→ Prompt
Start at the line with "<source format=sv>" in the records below, stop at the line with "not def PRINTF_COND_", and return every line in that span exactly, the two end lines included.

Text-based design files
================================
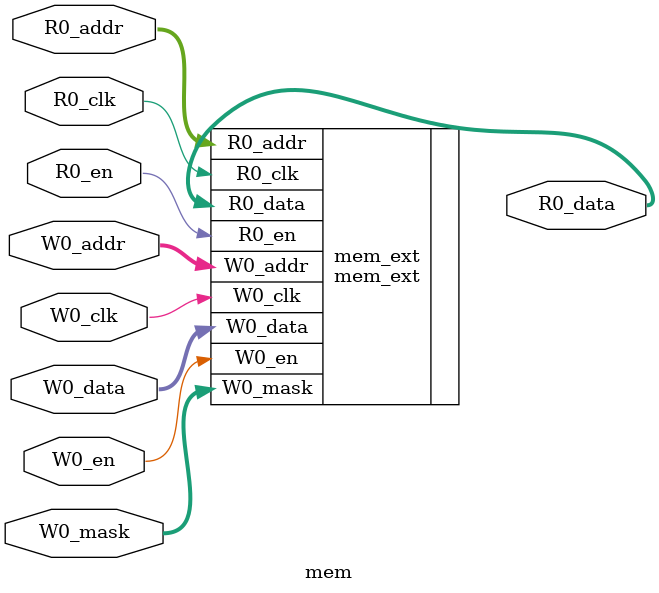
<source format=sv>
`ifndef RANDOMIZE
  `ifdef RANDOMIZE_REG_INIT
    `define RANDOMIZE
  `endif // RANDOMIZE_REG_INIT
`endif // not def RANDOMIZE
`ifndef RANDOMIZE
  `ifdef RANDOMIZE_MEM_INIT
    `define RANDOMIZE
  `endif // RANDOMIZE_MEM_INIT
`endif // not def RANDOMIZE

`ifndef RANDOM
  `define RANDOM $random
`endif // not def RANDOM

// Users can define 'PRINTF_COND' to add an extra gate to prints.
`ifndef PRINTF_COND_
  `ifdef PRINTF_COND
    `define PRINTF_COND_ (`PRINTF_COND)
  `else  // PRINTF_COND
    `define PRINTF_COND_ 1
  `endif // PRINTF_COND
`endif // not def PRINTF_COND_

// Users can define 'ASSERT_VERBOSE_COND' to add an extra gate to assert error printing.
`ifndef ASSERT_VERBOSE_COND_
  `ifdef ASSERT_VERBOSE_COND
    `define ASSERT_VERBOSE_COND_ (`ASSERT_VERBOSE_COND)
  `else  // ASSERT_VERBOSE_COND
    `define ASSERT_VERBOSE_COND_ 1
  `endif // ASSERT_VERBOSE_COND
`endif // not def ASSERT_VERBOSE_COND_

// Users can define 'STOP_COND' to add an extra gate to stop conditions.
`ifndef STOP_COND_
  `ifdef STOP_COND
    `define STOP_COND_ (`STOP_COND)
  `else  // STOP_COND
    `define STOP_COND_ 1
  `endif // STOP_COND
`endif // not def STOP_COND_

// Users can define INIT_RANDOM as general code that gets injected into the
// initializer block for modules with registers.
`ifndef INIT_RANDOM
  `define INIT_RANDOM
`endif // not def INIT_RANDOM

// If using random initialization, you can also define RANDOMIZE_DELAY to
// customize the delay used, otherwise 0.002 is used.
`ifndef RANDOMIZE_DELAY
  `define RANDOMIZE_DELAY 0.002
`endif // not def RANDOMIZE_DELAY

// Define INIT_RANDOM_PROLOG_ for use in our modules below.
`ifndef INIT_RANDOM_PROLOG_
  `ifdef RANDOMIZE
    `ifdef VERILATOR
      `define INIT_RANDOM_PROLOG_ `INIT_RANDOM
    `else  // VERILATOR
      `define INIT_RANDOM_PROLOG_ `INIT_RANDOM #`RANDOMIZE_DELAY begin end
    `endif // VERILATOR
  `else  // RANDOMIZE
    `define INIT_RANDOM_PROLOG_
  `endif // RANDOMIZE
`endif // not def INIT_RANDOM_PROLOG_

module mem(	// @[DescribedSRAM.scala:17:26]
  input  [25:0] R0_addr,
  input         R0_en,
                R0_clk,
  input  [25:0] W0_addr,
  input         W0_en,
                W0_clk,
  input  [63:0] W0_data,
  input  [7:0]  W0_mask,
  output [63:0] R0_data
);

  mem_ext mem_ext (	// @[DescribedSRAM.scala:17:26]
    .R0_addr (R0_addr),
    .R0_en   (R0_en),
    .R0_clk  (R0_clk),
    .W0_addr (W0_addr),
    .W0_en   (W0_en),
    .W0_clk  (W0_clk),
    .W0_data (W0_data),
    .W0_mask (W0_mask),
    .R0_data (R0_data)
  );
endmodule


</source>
================================
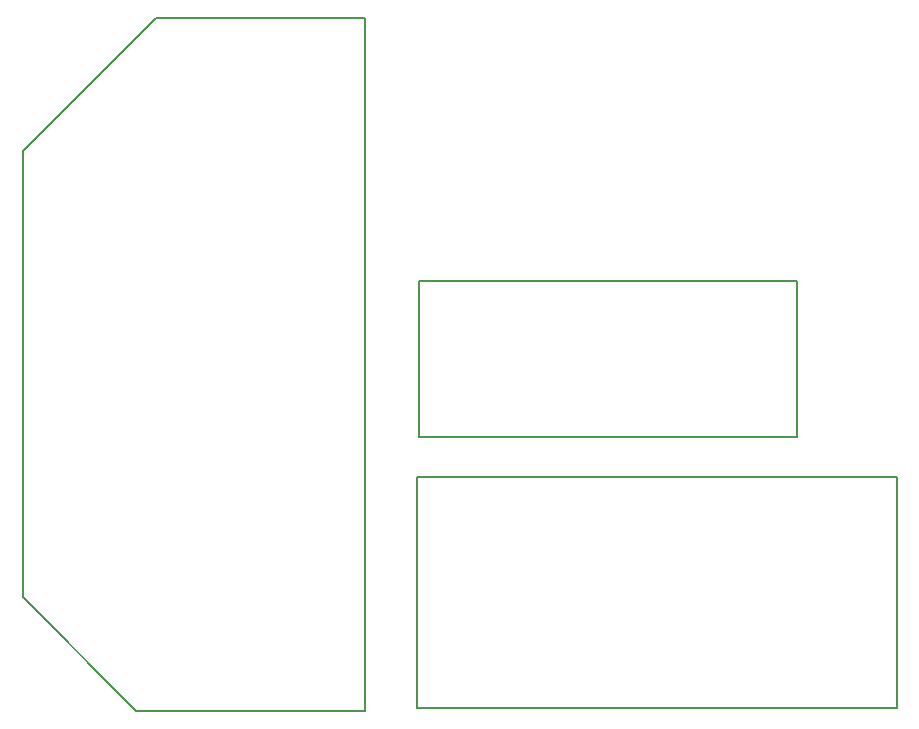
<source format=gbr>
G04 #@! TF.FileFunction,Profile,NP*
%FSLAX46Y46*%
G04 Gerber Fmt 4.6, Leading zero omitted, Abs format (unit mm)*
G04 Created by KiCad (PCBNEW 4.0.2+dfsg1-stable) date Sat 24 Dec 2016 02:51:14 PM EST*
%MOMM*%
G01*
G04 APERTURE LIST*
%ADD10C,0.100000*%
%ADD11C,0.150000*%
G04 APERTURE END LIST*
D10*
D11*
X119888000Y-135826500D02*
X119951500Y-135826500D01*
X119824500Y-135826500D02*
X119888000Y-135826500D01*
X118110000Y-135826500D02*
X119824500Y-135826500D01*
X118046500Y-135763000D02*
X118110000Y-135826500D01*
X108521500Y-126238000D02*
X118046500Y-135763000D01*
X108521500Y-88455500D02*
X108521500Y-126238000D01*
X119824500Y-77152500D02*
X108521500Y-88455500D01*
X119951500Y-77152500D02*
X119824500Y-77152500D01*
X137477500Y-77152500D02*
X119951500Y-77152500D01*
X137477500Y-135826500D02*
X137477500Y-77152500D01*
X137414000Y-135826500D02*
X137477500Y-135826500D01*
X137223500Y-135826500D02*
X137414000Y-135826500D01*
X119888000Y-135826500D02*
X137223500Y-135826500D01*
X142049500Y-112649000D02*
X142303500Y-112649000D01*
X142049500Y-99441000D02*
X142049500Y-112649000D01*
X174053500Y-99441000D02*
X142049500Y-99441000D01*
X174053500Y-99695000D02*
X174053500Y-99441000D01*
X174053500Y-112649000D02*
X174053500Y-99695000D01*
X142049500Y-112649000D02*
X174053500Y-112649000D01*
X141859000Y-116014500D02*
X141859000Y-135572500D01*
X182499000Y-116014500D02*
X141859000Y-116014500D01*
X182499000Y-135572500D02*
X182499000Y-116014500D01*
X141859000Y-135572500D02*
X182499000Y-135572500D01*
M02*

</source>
================================
→ Expected answer
<source format=sv>
`ifndef RANDOMIZE
  `ifdef RANDOMIZE_REG_INIT
    `define RANDOMIZE
  `endif // RANDOMIZE_REG_INIT
`endif // not def RANDOMIZE
`ifndef RANDOMIZE
  `ifdef RANDOMIZE_MEM_INIT
    `define RANDOMIZE
  `endif // RANDOMIZE_MEM_INIT
`endif // not def RANDOMIZE

`ifndef RANDOM
  `define RANDOM $random
`endif // not def RANDOM

// Users can define 'PRINTF_COND' to add an extra gate to prints.
`ifndef PRINTF_COND_
  `ifdef PRINTF_COND
    `define PRINTF_COND_ (`PRINTF_COND)
  `else  // PRINTF_COND
    `define PRINTF_COND_ 1
  `endif // PRINTF_COND
`endif // not def PRINTF_COND_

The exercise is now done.